Nigel Farage plans a three strikes and you’re out policy for repeat offenders as part of a radical plan to cut crime in half and make Reform UK “the toughest party on law and order and on crime that this country has ever seen”. He warned: “More crime will simply mean more time. Under Reform, if you commit more than three serious offences, you could face life imprisonment.”
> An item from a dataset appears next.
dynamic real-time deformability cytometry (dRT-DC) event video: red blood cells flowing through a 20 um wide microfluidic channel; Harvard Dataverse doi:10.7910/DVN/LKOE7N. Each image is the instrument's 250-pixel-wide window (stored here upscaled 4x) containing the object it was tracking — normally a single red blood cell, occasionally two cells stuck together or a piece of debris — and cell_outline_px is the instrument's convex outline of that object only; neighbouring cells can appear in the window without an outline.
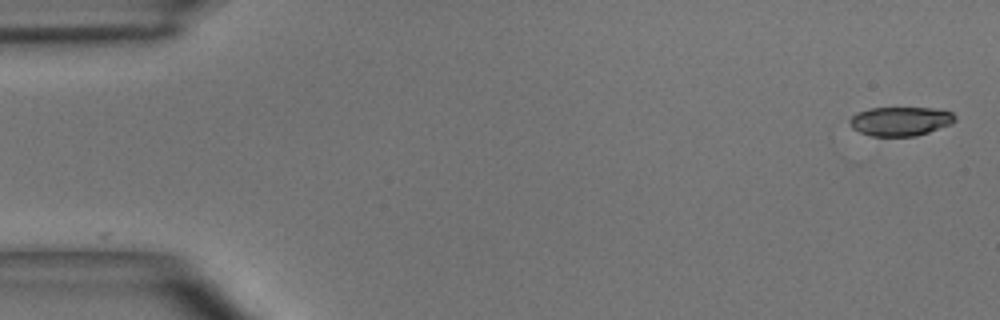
{"species": "common noctule bat (a hibernating species)", "species_latin": "Nyctalus noctula", "temperature_condition": "room temperature", "stored_images_in_passage": 9, "camera_frame_rate_fps": 3000, "um_per_image_px": 0.085, "animal": {"sex": "male", "body_mass_g": 15.6}, "frame": {"image": 1, "passage_image": 1, "time_ms": 0.0, "image_size_px": [1000, 320], "cell_outline_px": [[956, 120], [952, 124], [916, 136], [872, 136], [860, 132], [852, 128], [848, 120], [856, 112], [872, 108], [932, 108], [952, 112], [956, 116]], "centroid_in_image_um": [76.54, 10.3], "position_along_channel_um": 8.5, "area_um2": 17.86}}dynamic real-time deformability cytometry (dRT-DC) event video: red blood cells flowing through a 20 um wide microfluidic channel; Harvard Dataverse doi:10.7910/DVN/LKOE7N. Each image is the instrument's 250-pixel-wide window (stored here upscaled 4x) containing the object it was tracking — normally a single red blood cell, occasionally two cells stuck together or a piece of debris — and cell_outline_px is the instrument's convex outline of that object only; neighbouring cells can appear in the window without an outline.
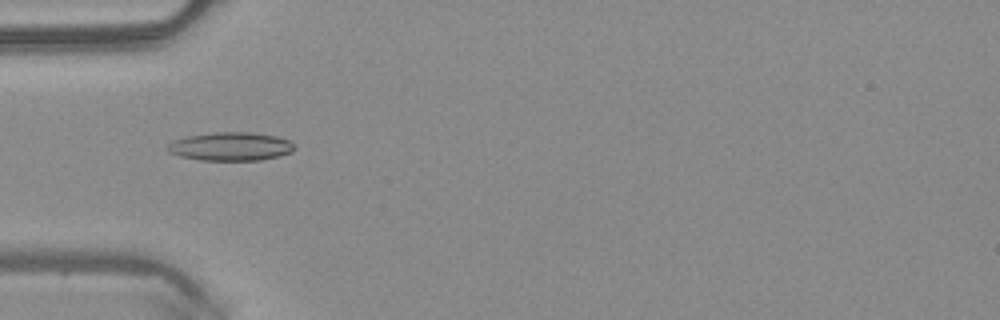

Mr Farage pledged to recruit 30,000 extra police officers if he becomes Prime Minister, and said “physically tougher” applicants, including former soldiers, would be given priority in order to intimidate wrongdoers. Thousands of foreign offenders would be deported to their home countries while British criminals would be sent overseas to serve sentences in countries such as El Salvador and Kosovo.
Mr Farage vowed to end the scandal of police failing to arrest shoplifters or mobile phone thieves, and pledged a “zero tolerance” approach to crime. The crackdown would see mothballed courts re-opened, suspects held in “pop-up” custody suites and five new “Nightingale” prisons opened on disused military land, modelled after the Nightingale hospitals created at short notice during the Covid pandemic.
He said: “We will aim to cut crime by half in the first five years of Reform government. We will take back control of our streets. We will take back control of our courts, of our prisons.
“If you’re a criminal, I am putting you on notice today that from 2029 or whenever that may be, either you obey the law or you will face very serious justice.”
Setting out his plan to deal with repeat offenders, Mr Farage said: “If people are convicted of more than three serious offences, frankly that will put them on course towards life imprisonment.”
He added: “50% of crime is committed by 10% of criminals. These are repeat offenders.
“Of course the primary aim of any prison system should be to educate, should be to help train people, should be to help rehabilitate people, and the more of that we can do the better.
“But there is, I’m afraid, that certain percentage who will never be rehabilitated, who will probably use prison as a very different kind of school – how to learn to be even better criminals when they come out, and we do know that does happen in some cases.
“With these type of people, locking them away for a very long time serves one very important purpose. It keeps everybody else safe and away from them. So we have no difficulty saying that whatsoever.”
The party said the plan would cost £17.4 billion over five years, according to documents publiushed by Reform UK. Plans to recruit more police officers take up the biggest chunk of this bill, estimated at £10.5 billion overall.
Pressed on how he would pay for the scheme, Mr Farage highlighted Reform’s policy of scrapping the HS2 high speed rail line and ending Labour’s costly “net zero” plans.
Police in England and Wales recorded 1.957,367 violent crimes last year, more than three times the figure of 634,625 recorded in 2013-14.
Last year police recorded 205,465 sexual offences, up from 64,232 ten years previously.
Mr Farage said that he would be prepared to take back British criminals who are in overseas prisons in return for sending foreign criminals home. But he suggested countries that refused to accept their criminals could face retaliation such as visa restrictions.
The Reform leader said: “Of course we’re prepared to take British prisoners from other parts of the world. That’s fair, right and proper.”
And he said he was already in talks with Albanian’s prime minister over plans to deport Albanian criminals to their home country.
Yesterday’s speech setting out the plans will be the start of a six-week Reform campaign on law and order, as Parliament begins its summer recess break today.
Conservatives accused Mr Farage of pledging to spend billions without having a realistic plan to find the money.
Shadow Home Secretary Chris Philp said: “Nigel Farage is writing his own crime fiction. Their own document admits it is unfunded – which means they are not being honest about the price you will pay for their policies just like Labour.
“This is the same Nigel Farage who calls immigration enforcement ‘divisive’, wants an amnesty for illegal immigrants who’ve ‘integrated’, and says mass deportation is a ‘political impossibility’. You cannot trust a word he says.
“While Farage churns out soundbites based on totally unfunded and uncosted plans that would leave hard working families forced to pay for them through tax rises, the Conservatives are doing the hard graft. Our Deportation Bill will disapply the Human Rights Act, deport every foreign criminal, and close the legal loopholes Labour won’t touch. If the ECHR stands in the way, we’ll leave it.”
Labour chairwoman Ellie Reeves claimed “Reform is more interested in headline-chasing than serious policy-making in the interests of the British people”.
She added: “Farage’s Reform MPs voted against the Labour Government’s landmark Crime and Policing Bill which tackles antisocial behaviour, shoplifting, violence against women and girls, knife crime, and child abuse.”